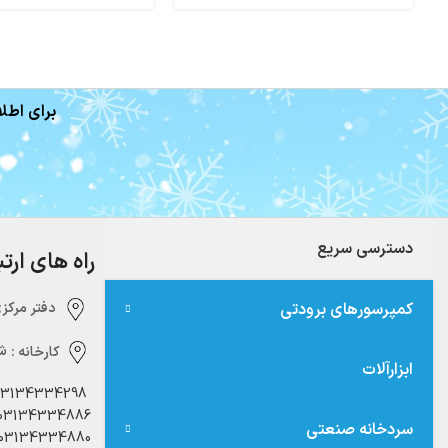
برای اطلا
دسترسی سریع
راه های ارت
کمپرسورهای برودتی
دفتر مرکزی:‌ 
کارخانه :
شه
ابزارآلات
03134334298
03134334886
سردخانه صنعتی
03134334880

★ ★ ★

Exercise goal - The whole listing should be retyped word for word; none of its pictures belong in the copy.

Exercise solution -
برای اطلا
دسترسی سریع
راه های ارت
کمپرسورهای برودتی
دفتر مرکزی:‌ 
کارخانه :
شه
ابزارآلات
03134334298
03134334886
سردخانه صنعتی
03134334880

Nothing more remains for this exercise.